The class divide was glaring. The boys were from Seabrook, a working-class neighborhood that the cartoonist Al Capp has said provided the inspiration for his rube-ish Appalachian characters in the comic strip “Li’l Abner.” Smart was the daughter of a United Airlines pilot, who’d risen from humble origins to build a comfortable life.
After being told they would be charged as adults, the boys eventually told investigators that Smart orchestrated the killing down to the smallest detail – leaving an entrance unlocked so they could surprise her husband when he came home, instructing them to make it look like a burglary and offering to pay them $500 apiece.
Looking back, Smart says, none of those things took place. But she allows that it’s at least possible that Flynn could have interpreted her words as a request to kill her husband.
On Aug. 1, 1990, Smart was arrested, and investigators began to build a compelling case focusing on the idea that Smart was an older woman who used her sexual wiles to entrance a teenager who became obsessed with her to such a degree that he was willing to kill for her. The jury agreed, and on March 22, 1991, convicted her of witness tampering and conspiracy to commit murder and of being an accomplice to first-degree murder. Under New Hampshire law, the accomplice conviction meant she would spend the rest of her life in prison.

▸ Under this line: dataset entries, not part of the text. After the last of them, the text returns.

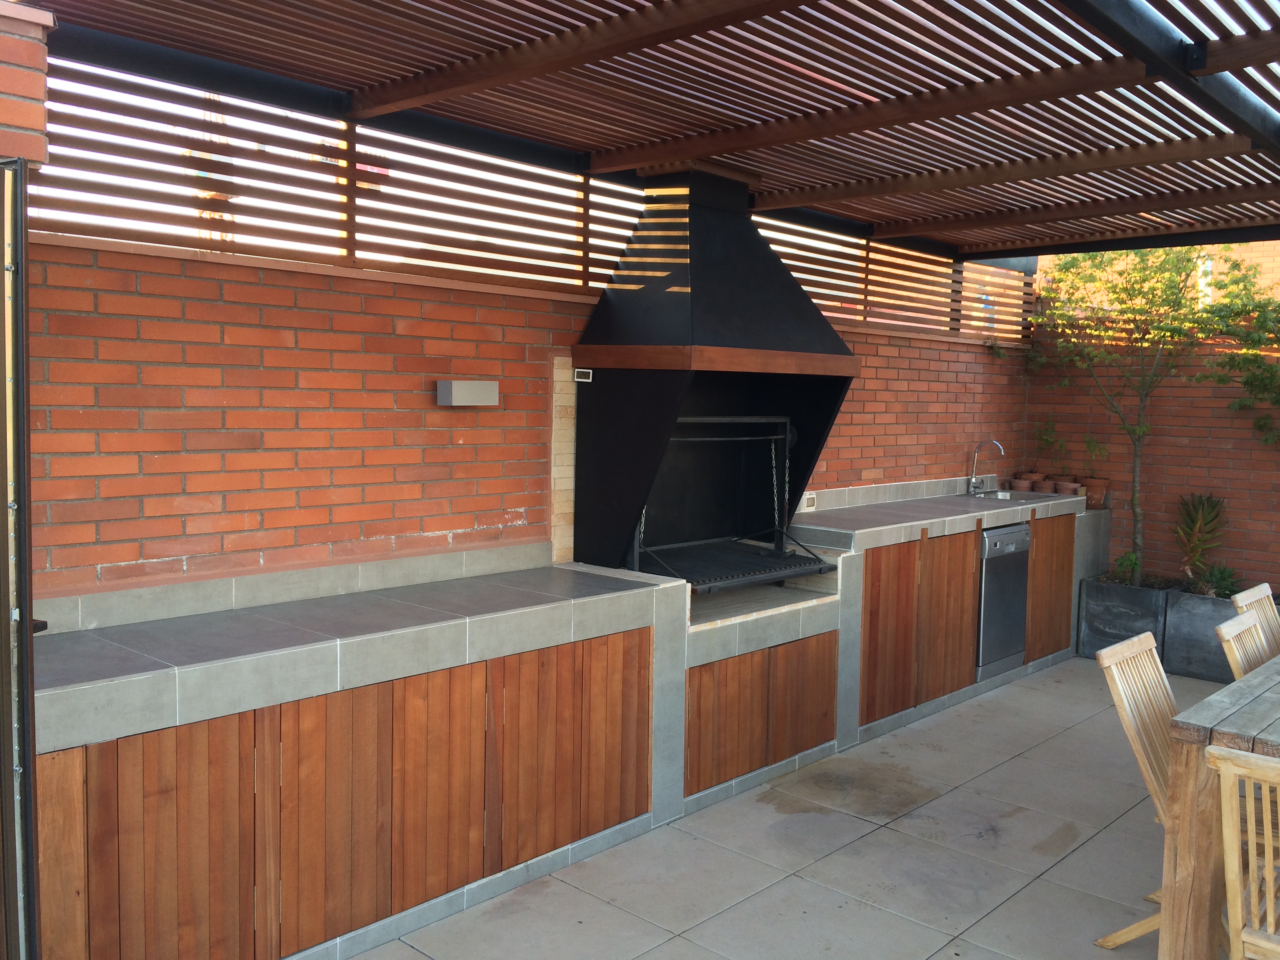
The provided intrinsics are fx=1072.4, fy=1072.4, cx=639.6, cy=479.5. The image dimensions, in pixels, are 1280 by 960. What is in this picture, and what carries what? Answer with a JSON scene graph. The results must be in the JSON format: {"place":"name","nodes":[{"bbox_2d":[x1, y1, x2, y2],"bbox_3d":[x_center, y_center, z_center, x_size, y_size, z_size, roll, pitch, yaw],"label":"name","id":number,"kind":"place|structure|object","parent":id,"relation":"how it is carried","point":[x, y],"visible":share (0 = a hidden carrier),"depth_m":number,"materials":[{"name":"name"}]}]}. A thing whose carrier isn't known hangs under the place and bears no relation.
{"place":"outdoors","nodes":[
{"label":"outdoors","id":0,"kind":"place"},
{"bbox_2d":[0,0,52,168],"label":"brick pillar","id":1,"kind":"structure","parent":0,"point":[40,108],"depth_m":2.33,"materials":[{"name":"red brick"}]},
{"bbox_2d":[0,161,41,959],"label":"door","id":2,"kind":"structure","parent":1,"relation":"attached to","point":[19,367],"depth_m":2.23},
{"bbox_2d":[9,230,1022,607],"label":"brick wall","id":3,"kind":"structure","parent":0,"point":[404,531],"depth_m":3.77,"materials":[{"name":"red brick"}]},
{"bbox_2d":[437,379,498,406],"bbox_3d":[-0.645,-0.320,4.020,0.114,0.091,0.235,5,6,43],"label":"wall lamp","id":4,"kind":"object","parent":3,"relation":"attached to","point":[475,391],"visible":0.97,"depth_m":3.96,"materials":[{"name":"grey metal"}]},
{"bbox_2d":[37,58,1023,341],"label":"screen","id":5,"kind":"object","parent":3,"relation":"attached to","point":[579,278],"visible":0.62,"depth_m":3.96,"materials":[{"name":"brown wood"}]},
{"bbox_2d":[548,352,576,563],"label":"stone trim","id":6,"kind":"structure","parent":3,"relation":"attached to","point":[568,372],"depth_m":4.53,"materials":[{"name":"beige stone"}]},
{"bbox_2d":[19,0,1279,268],"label":"pergola roof","id":7,"kind":"structure","parent":3,"relation":"attached to","point":[655,14],"depth_m":3.76,"materials":[{"name":"brown wood"}]},
{"bbox_2d":[802,491,817,509],"bbox_3d":[0.915,0.115,5.825,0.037,0.087,0.099,5,6,43],"label":"wall socket","id":8,"kind":"object","parent":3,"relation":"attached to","point":[812,504],"visible":0.8,"depth_m":5.82,"materials":[{"name":"white"}]},
{"bbox_2d":[334,654,1237,959],"label":"tiled patio","id":9,"kind":"structure","parent":0,"point":[926,808],"materials":[{"name":"grey tile"}]},
{"bbox_2d":[27,559,683,959],"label":"counter","id":10,"kind":"object","parent":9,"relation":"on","point":[271,732],"visible":0.95,"depth_m":3.08,"materials":[{"name":"brown wood"}]},
{"bbox_2d":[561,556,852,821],"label":"counter","id":11,"kind":"object","parent":9,"relation":"on","point":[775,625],"visible":0.53,"depth_m":4.53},
{"bbox_2d":[567,164,858,582],"bbox_3d":[0.295,-0.466,4.880,0.937,1.881,1.187,5,6,43],"label":"barbecue grill","id":12,"kind":"object","parent":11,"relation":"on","point":[645,391],"visible":0.85,"depth_m":4.75,"materials":[{"name":"black metal"}]},
{"bbox_2d":[573,368,592,381],"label":"digital thermometer","id":13,"kind":"object","parent":12,"relation":"attached to","point":[584,375],"visible":0.88,"depth_m":4.31,"materials":[{"name":"white plastic"}]},
{"bbox_2d":[631,414,833,588],"bbox_3d":[0.388,0.082,4.835,0.489,0.736,0.998,5,6,43],"label":"grill grate","id":14,"kind":"object","parent":12,"relation":"in","point":[775,437],"visible":0.75,"depth_m":4.99,"materials":[{"name":"black metal"}]},
{"bbox_2d":[777,485,1103,753],"bbox_3d":[1.766,0.676,6.292,0.780,1.003,3.053,5,6,43],"label":"counter","id":15,"kind":"object","parent":9,"relation":"on","point":[875,531],"visible":0.53,"depth_m":5.72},
{"bbox_2d":[966,438,1005,494],"bbox_3d":[2.284,-0.073,7.038,0.267,0.383,0.128,5,6,43],"label":"faucet","id":16,"kind":"object","parent":15,"relation":"on","point":[971,482],"visible":0.99,"depth_m":7.07,"materials":[{"name":"silver metal"}]},
{"bbox_2d":[975,520,1031,677],"bbox_3d":[1.976,0.667,6.410,0.577,0.830,0.621,5,6,43],"label":"dishwasher","id":17,"kind":"object","parent":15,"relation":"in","point":[1024,536],"visible":0.56,"depth_m":6.18,"materials":[{"name":"silver metal"}]},
{"bbox_2d":[965,487,1063,502],"bbox_3d":[2.364,0.191,6.861,0.477,0.170,0.581,5,6,43],"label":"sink","id":18,"kind":"object","parent":15,"relation":"in","point":[1000,493],"visible":0.27,"depth_m":6.94,"materials":[{"name":"silver metal"}]},
{"bbox_2d":[1008,473,1036,491],"bbox_3d":[2.656,0.036,7.451,0.188,0.121,0.191,5,6,43],"label":"flower pot","id":19,"kind":"object","parent":15,"relation":"on","point":[1016,482],"visible":0.88,"depth_m":7.39,"materials":[{"name":"ceramic"}]},
{"bbox_2d":[1029,476,1054,493],"bbox_3d":[2.759,0.059,7.362,0.186,0.119,0.187,5,6,43],"label":"flower pot","id":20,"kind":"object","parent":15,"relation":"on","point":[1045,485],"visible":0.77,"depth_m":7.30,"materials":[{"name":"ceramic"}]},
{"bbox_2d":[1033,415,1068,476],"bbox_3d":[2.928,-0.229,7.635,0.261,0.467,0.256,5,6,43],"label":"potted plant","id":21,"kind":"object","parent":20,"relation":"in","point":[1048,442],"visible":0.9,"depth_m":7.62,"materials":[{"name":"green plant"}]},
{"bbox_2d":[1053,479,1083,495],"bbox_3d":[2.891,0.075,7.278,0.205,0.120,0.205,5,6,43],"label":"flower pot","id":22,"kind":"object","parent":15,"relation":"on","point":[1069,485],"visible":0.71,"depth_m":7.22,"materials":[{"name":"ceramic"}]},
{"bbox_2d":[1080,476,1109,507],"bbox_3d":[3.084,0.089,7.318,0.216,0.180,0.214,5,6,43],"label":"flower pot","id":23,"kind":"object","parent":15,"relation":"on","point":[1100,490],"visible":0.78,"depth_m":7.25,"materials":[{"name":"brown ceramic"}]},
{"bbox_2d":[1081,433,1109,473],"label":"potted plant","id":24,"kind":"object","parent":23,"relation":"in","point":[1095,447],"visible":0.92,"depth_m":7.48,"materials":[{"name":"green plant"}]},
{"bbox_2d":[1077,574,1176,662],"bbox_3d":[3.230,0.908,6.982,0.555,0.482,0.625,5,6,43],"label":"planter","id":25,"kind":"object","parent":9,"relation":"on","point":[1124,614],"visible":0.64,"depth_m":6.76,"materials":[{"name":"grey"}]},
{"bbox_2d":[1109,549,1141,585],"bbox_3d":[3.192,0.583,6.983,0.252,0.270,0.262,5,6,43],"label":"small plant","id":26,"kind":"object","parent":25,"relation":"in","point":[1132,563],"visible":0.71,"depth_m":6.98,"materials":[{"name":"green plant"}]},
{"bbox_2d":[1012,240,1267,586],"bbox_3d":[3.196,-0.486,7.005,1.738,2.464,1.582,5,6,43],"label":"tree","id":27,"kind":"object","parent":25,"relation":"in","point":[1138,515],"visible":0.88,"depth_m":6.83,"materials":[{"name":"plant"}]},
{"bbox_2d":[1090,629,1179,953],"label":"wooden chair","id":28,"kind":"object","parent":9,"relation":"on","point":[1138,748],"visible":0.48,"depth_m":3.22,"materials":[{"name":"brown wood"}]},
{"bbox_2d":[1162,583,1245,682],"bbox_3d":[3.661,0.944,6.461,0.849,0.511,0.519,5,6,43],"label":"planter","id":29,"kind":"object","parent":9,"relation":"on","point":[1191,606],"visible":0.59,"depth_m":6.43,"materials":[{"name":"grey"}]},
{"bbox_2d":[1170,491,1229,594],"bbox_3d":[3.522,0.397,6.745,0.494,0.651,0.548,3,5,21],"label":"spiky plant","id":30,"kind":"object","parent":29,"relation":"in","point":[1199,517],"visible":0.92,"depth_m":6.72,"materials":[{"name":"green plant"}]},
{"bbox_2d":[1194,562,1244,598],"bbox_3d":[3.572,0.639,6.592,0.363,0.262,0.364,5,6,43],"label":"small plant","id":31,"kind":"object","parent":29,"relation":"in","point":[1225,590],"visible":0.71,"depth_m":6.58,"materials":[{"name":"green plant"}]},
{"bbox_2d":[1154,650,1279,959],"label":"dining table","id":32,"kind":"object","parent":9,"relation":"on","point":[1180,730],"visible":0.83,"depth_m":2.84,"materials":[{"name":"brown wood"}]},
{"bbox_2d":[1204,743,1279,959],"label":"wooden chair","id":33,"kind":"object","parent":9,"relation":"on","point":[1233,886],"visible":1,"depth_m":2.31,"materials":[{"name":"brown wood"}]},
{"bbox_2d":[1214,609,1277,680],"bbox_3d":[2.223,0.928,3.498,0.584,0.897,0.434,5,6,43],"label":"wooden chair","id":34,"kind":"object","parent":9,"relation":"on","point":[1236,630],"visible":0.41,"depth_m":3.60,"materials":[{"name":"brown wood"}]},
{"bbox_2d":[1229,581,1279,660],"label":"wooden chair","id":35,"kind":"object","parent":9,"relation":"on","point":[1252,592],"visible":0.39,"depth_m":4.20,"materials":[{"name":"brown wood"}]},
{"bbox_2d":[1023,252,1279,591],"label":"brick wall","id":36,"kind":"structure","parent":0,"point":[1220,474],"depth_m":7.35,"materials":[{"name":"brick"}]},
{"bbox_2d":[1196,265,1279,446],"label":"tree","id":37,"kind":"object","parent":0,"point":[1268,369],"visible":0.97,"depth_m":6.91,"materials":[{"name":"green plant"}]}
]}

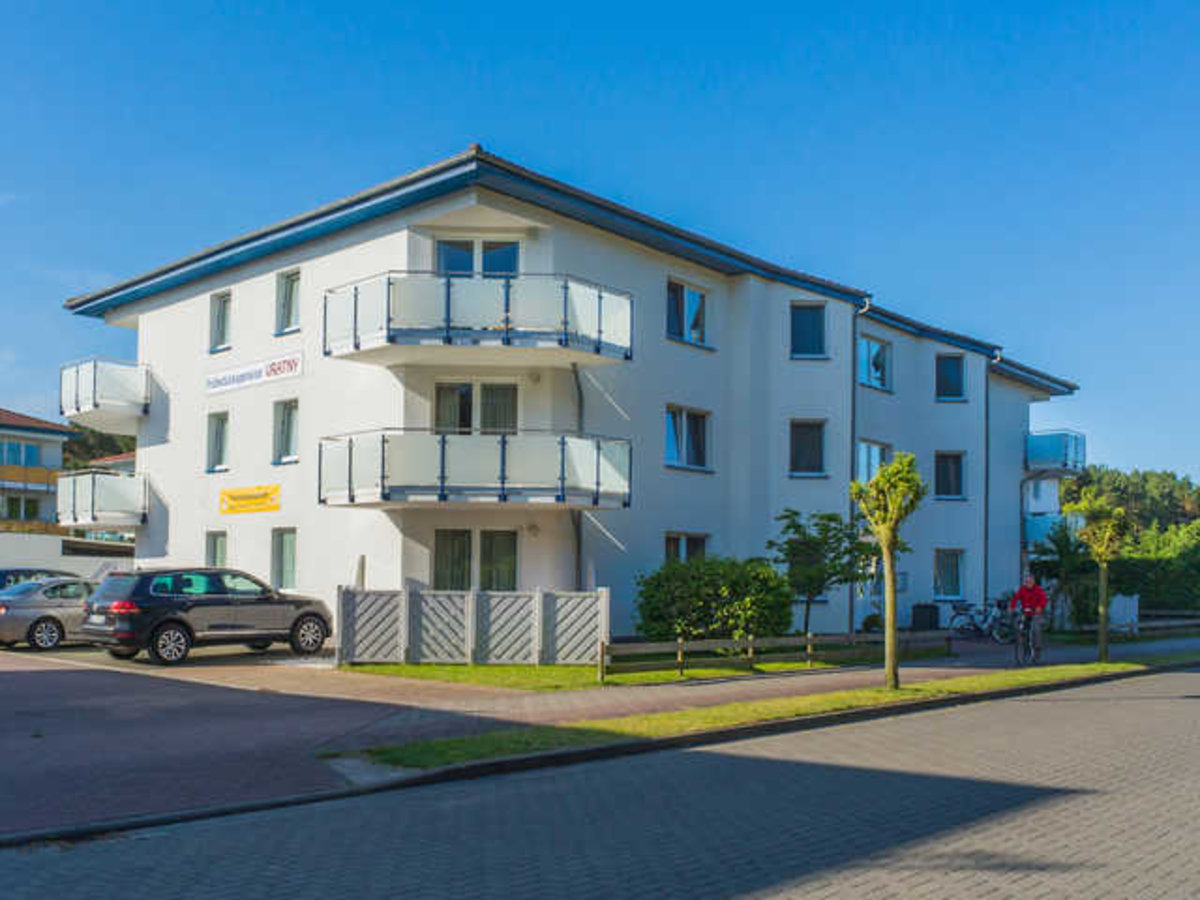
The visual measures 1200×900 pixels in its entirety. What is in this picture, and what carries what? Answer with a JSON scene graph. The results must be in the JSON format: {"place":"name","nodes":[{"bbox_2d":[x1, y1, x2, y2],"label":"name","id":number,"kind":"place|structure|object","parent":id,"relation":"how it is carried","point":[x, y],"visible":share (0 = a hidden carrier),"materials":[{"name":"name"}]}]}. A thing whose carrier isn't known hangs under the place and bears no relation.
{"place":"outdoors","nodes":[
{"label":"outdoors","id":0,"kind":"place"},
{"bbox_2d":[0,404,75,534],"label":"apartment building","id":1,"kind":"structure","parent":0,"point":[53,447],"materials":[{"name":"white paint"}]},
{"bbox_2d":[0,438,41,466],"label":"window","id":2,"kind":"structure","parent":1,"relation":"in","point":[16,455],"materials":[{"name":"glass"}]},
{"bbox_2d":[1,493,41,520],"label":"window","id":3,"kind":"structure","parent":1,"relation":"in","point":[18,500],"materials":[{"name":"black glass"}]},
{"bbox_2d":[0,464,60,494],"label":"balcony","id":4,"kind":"structure","parent":1,"relation":"attached to","point":[3,472],"materials":[{"name":"wood"}]},
{"bbox_2d":[0,530,132,582],"label":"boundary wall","id":5,"kind":"structure","parent":0,"point":[63,563],"materials":[{"name":"white"}]},
{"bbox_2d":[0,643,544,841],"label":"parking lot","id":6,"kind":"structure","parent":0,"point":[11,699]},
{"bbox_2d":[0,567,75,594],"label":"dark car","id":7,"kind":"object","parent":6,"relation":"on","point":[1,571],"visible":0.22,"materials":[{"name":"metal"}]},
{"bbox_2d":[0,576,97,652],"label":"silver car","id":8,"kind":"object","parent":6,"relation":"on","point":[28,611],"visible":0.65,"materials":[{"name":"silver metal"}]},
{"bbox_2d":[81,566,333,665],"label":"black suv","id":9,"kind":"object","parent":6,"relation":"on","point":[172,618],"visible":0.99,"materials":[{"name":"metal"}]},
{"bbox_2d":[67,148,1080,639],"label":"apartment building","id":10,"kind":"structure","parent":0,"point":[244,296],"materials":[{"name":"white paint"}]},
{"bbox_2d":[55,469,147,528],"label":"balcony","id":11,"kind":"structure","parent":10,"relation":"attached to","point":[93,502],"materials":[{"name":"white metal"}]},
{"bbox_2d":[60,358,150,426],"label":"balcony","id":12,"kind":"structure","parent":10,"relation":"attached to","point":[78,407],"materials":[{"name":"white metal"}]},
{"bbox_2d":[205,530,227,569],"label":"window","id":13,"kind":"structure","parent":10,"relation":"in","point":[219,550],"materials":[{"name":"glass"}]},
{"bbox_2d":[206,410,229,472],"label":"window","id":14,"kind":"structure","parent":10,"relation":"in","point":[217,437],"materials":[{"name":"glass"}]},
{"bbox_2d":[209,290,231,352],"label":"window","id":15,"kind":"structure","parent":10,"relation":"in","point":[219,313],"materials":[{"name":"grey glass"}]},
{"bbox_2d":[219,484,280,515],"label":"yellow sign","id":16,"kind":"object","parent":10,"relation":"attached to","point":[229,492],"visible":0.98,"materials":[{"name":"yellow plastic"}]},
{"bbox_2d":[205,350,302,394],"label":"sign","id":17,"kind":"object","parent":10,"relation":"attached to","point":[252,369],"visible":0.98,"materials":[{"name":"white plastic"}]},
{"bbox_2d":[270,527,297,590],"label":"window","id":18,"kind":"structure","parent":10,"relation":"in","point":[289,568],"materials":[{"name":"glass"}]},
{"bbox_2d":[273,398,299,464],"label":"window","id":19,"kind":"structure","parent":10,"relation":"in","point":[286,422],"materials":[{"name":"glass"}]},
{"bbox_2d":[275,267,301,335],"label":"window","id":20,"kind":"structure","parent":10,"relation":"in","point":[291,286],"materials":[{"name":"grey glass"}]},
{"bbox_2d":[319,429,632,509],"label":"balcony","id":21,"kind":"structure","parent":10,"relation":"attached to","point":[383,439],"materials":[{"name":"metal"}]},
{"bbox_2d":[434,380,517,434],"label":"balcony door","id":22,"kind":"structure","parent":10,"relation":"in","point":[495,424],"materials":[{"name":"glass"}]},
{"bbox_2d":[435,529,518,591],"label":"window","id":23,"kind":"structure","parent":10,"relation":"in","point":[498,545],"materials":[{"name":"glass"}]},
{"bbox_2d":[435,239,520,276],"label":"balcony door","id":24,"kind":"structure","parent":10,"relation":"in","point":[448,268],"materials":[{"name":"glass"}]},
{"bbox_2d":[323,271,634,365],"label":"balcony","id":25,"kind":"structure","parent":10,"relation":"attached to","point":[600,331],"materials":[{"name":"metal"}]},
{"bbox_2d":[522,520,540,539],"label":"wall lamp","id":26,"kind":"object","parent":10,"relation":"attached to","point":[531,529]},
{"bbox_2d":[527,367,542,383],"label":"wall lamp","id":27,"kind":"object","parent":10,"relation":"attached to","point":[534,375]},
{"bbox_2d":[571,362,584,591],"label":"drainpipe","id":28,"kind":"object","parent":10,"relation":"attached to","point":[580,394],"visible":0.61,"materials":[{"name":"grey metal"}]},
{"bbox_2d":[664,532,710,563],"label":"window","id":29,"kind":"structure","parent":10,"relation":"in","point":[696,548],"materials":[{"name":"black glass"}]},
{"bbox_2d":[664,405,711,471],"label":"window","id":30,"kind":"structure","parent":10,"relation":"in","point":[672,447],"materials":[{"name":"glass"}]},
{"bbox_2d":[666,278,711,348],"label":"window","id":31,"kind":"structure","parent":10,"relation":"in","point":[696,298],"materials":[{"name":"glass"}]},
{"bbox_2d":[788,419,825,477],"label":"window","id":32,"kind":"structure","parent":10,"relation":"in","point":[798,450],"materials":[{"name":"glass"}]},
{"bbox_2d":[789,302,826,358],"label":"window","id":33,"kind":"structure","parent":10,"relation":"in","point":[808,316],"materials":[{"name":"blue glass"}]},
{"bbox_2d":[848,299,868,629],"label":"drainpipe","id":34,"kind":"object","parent":10,"relation":"attached to","point":[853,402],"visible":0.61,"materials":[{"name":"grey metal"}]},
{"bbox_2d":[854,439,891,483],"label":"window","id":35,"kind":"structure","parent":10,"relation":"in","point":[863,447],"materials":[{"name":"glass"}]},
{"bbox_2d":[858,334,891,391],"label":"window","id":36,"kind":"structure","parent":10,"relation":"in","point":[883,349],"materials":[{"name":"blue glass"}]},
{"bbox_2d":[933,548,965,600],"label":"window","id":37,"kind":"structure","parent":10,"relation":"in","point":[957,571],"materials":[{"name":"grey glass"}]},
{"bbox_2d":[934,450,965,500],"label":"window","id":38,"kind":"structure","parent":10,"relation":"in","point":[957,475],"materials":[{"name":"black glass"}]},
{"bbox_2d":[935,353,966,401],"label":"window","id":39,"kind":"structure","parent":10,"relation":"in","point":[947,369],"materials":[{"name":"blue glass"}]},
{"bbox_2d":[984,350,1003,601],"label":"drainpipe","id":40,"kind":"object","parent":10,"relation":"attached to","point":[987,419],"visible":0.81,"materials":[{"name":"metal"}]},
{"bbox_2d":[1023,510,1083,549],"label":"balcony","id":41,"kind":"structure","parent":10,"relation":"attached to","point":[1029,525],"materials":[{"name":"teal"}]},
{"bbox_2d":[1025,429,1085,474],"label":"balcony","id":42,"kind":"structure","parent":10,"relation":"attached to","point":[1057,460],"materials":[{"name":"blue"}]},
{"bbox_2d":[0,0,1199,486],"label":"sky","id":43,"kind":"structure","parent":0,"point":[493,8],"materials":[{"name":"blue"}]},
{"bbox_2d":[0,661,1199,899],"label":"road","id":44,"kind":"structure","parent":0,"point":[942,886],"materials":[{"name":"grey concrete"}]},
{"bbox_2d":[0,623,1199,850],"label":"pavement","id":45,"kind":"structure","parent":0,"point":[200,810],"materials":[{"name":"grey"}]},
{"bbox_2d":[345,650,1199,773],"label":"grass strip","id":46,"kind":"object","parent":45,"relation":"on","point":[1099,666],"visible":0.71,"materials":[{"name":"green plant"}]},
{"bbox_2d":[848,451,925,690],"label":"tree","id":47,"kind":"object","parent":46,"relation":"on","point":[885,530],"visible":1,"materials":[{"name":"green plant"}]},
{"bbox_2d":[1074,493,1130,662],"label":"tree","id":48,"kind":"object","parent":46,"relation":"on","point":[1104,588],"visible":1,"materials":[{"name":"plant"}]},
{"bbox_2d":[948,595,1020,641],"label":"bicycle","id":49,"kind":"object","parent":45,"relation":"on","point":[995,631],"visible":0.86,"materials":[{"name":"metal"}]},
{"bbox_2d":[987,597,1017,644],"label":"bicycle","id":50,"kind":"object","parent":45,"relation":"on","point":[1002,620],"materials":[{"name":"black metal"}]},
{"bbox_2d":[1006,608,1043,667],"label":"bicycle","id":51,"kind":"object","parent":45,"relation":"on","point":[1017,644],"visible":0.71,"materials":[{"name":"metal"}]},
{"bbox_2d":[1010,571,1048,659],"label":"cyclist","id":52,"kind":"object","parent":51,"relation":"on","point":[1039,601],"visible":0.9},
{"bbox_2d":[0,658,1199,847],"label":"curb","id":53,"kind":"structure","parent":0,"point":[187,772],"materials":[{"name":"grey concrete"}]},
{"bbox_2d":[337,656,872,691],"label":"grass","id":54,"kind":"structure","parent":0,"point":[518,669],"materials":[{"name":"green plant"}]},
{"bbox_2d":[338,586,607,667],"label":"fence","id":55,"kind":"object","parent":54,"relation":"on","point":[535,651],"visible":0.98,"materials":[{"name":"wood"}]},
{"bbox_2d":[600,629,951,681],"label":"wooden fence","id":56,"kind":"object","parent":54,"relation":"on","point":[808,641],"visible":0.85,"materials":[{"name":"brown wood"}]},
{"bbox_2d":[1067,462,1199,538],"label":"wooded hill","id":57,"kind":"structure","parent":0,"point":[1144,475],"materials":[{"name":"green plant"}]},
{"label":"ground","id":58,"kind":"structure","parent":0},
{"bbox_2d":[60,425,137,469],"label":"tree","id":59,"kind":"object","parent":58,"relation":"on","point":[110,439],"visible":0.17,"materials":[{"name":"green plant"}]},
{"bbox_2d":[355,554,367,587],"label":"parasol","id":60,"kind":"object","parent":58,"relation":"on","point":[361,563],"visible":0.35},
{"bbox_2d":[633,556,798,643],"label":"shrub","id":61,"kind":"object","parent":58,"relation":"on","point":[711,563],"visible":0.92,"materials":[{"name":"green plant"}]},
{"bbox_2d":[764,507,876,635],"label":"tree","id":62,"kind":"object","parent":58,"relation":"on","point":[833,520],"visible":0.94,"materials":[{"name":"green plant"}]},
{"bbox_2d":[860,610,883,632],"label":"shrub","id":63,"kind":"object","parent":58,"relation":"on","point":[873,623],"visible":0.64,"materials":[{"name":"green plant"}]},
{"bbox_2d":[910,603,939,630],"label":"trash bin","id":64,"kind":"object","parent":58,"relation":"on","point":[918,606],"visible":0.86,"materials":[{"name":"black plastic"}]},
{"bbox_2d":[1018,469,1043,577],"label":"drainpipe","id":65,"kind":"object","parent":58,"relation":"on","point":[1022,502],"visible":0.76,"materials":[{"name":"grey metal"}]},
{"bbox_2d":[1030,518,1094,626],"label":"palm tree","id":66,"kind":"object","parent":58,"relation":"on","point":[1064,555],"visible":0.75,"materials":[{"name":"green plant"}]},
{"bbox_2d":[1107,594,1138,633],"label":"white fence","id":67,"kind":"object","parent":58,"relation":"on","point":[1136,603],"visible":0.65,"materials":[{"name":"white"}]},
{"bbox_2d":[1064,608,1199,639],"label":"wooden fence","id":68,"kind":"object","parent":58,"relation":"on","point":[1161,623],"visible":0.76,"materials":[{"name":"brown wood"}]},
{"bbox_2d":[1111,521,1199,619],"label":"hedge","id":69,"kind":"object","parent":58,"relation":"on","point":[1134,568],"visible":0.63,"materials":[{"name":"green plant"}]}
]}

As she contemplates her future, Smart has not been idle, earning two master’s degrees and working toward a doctorate in ministry. She also receives plenty of correspondence, answering each one.
But she does admit to becoming angry at times as she envisions her former accomplices enjoying their freedom. Smart says she’d be lying if she admitted to orchestrating her husband’s murder, but is willing to acknowledge an indirect role
Now, she says, “I do feel responsible for my husband’s death. … When I think about it, I say that all of this is my fault. Had I not made that initial, horrible decision (to have an affair) nothing would have happened.”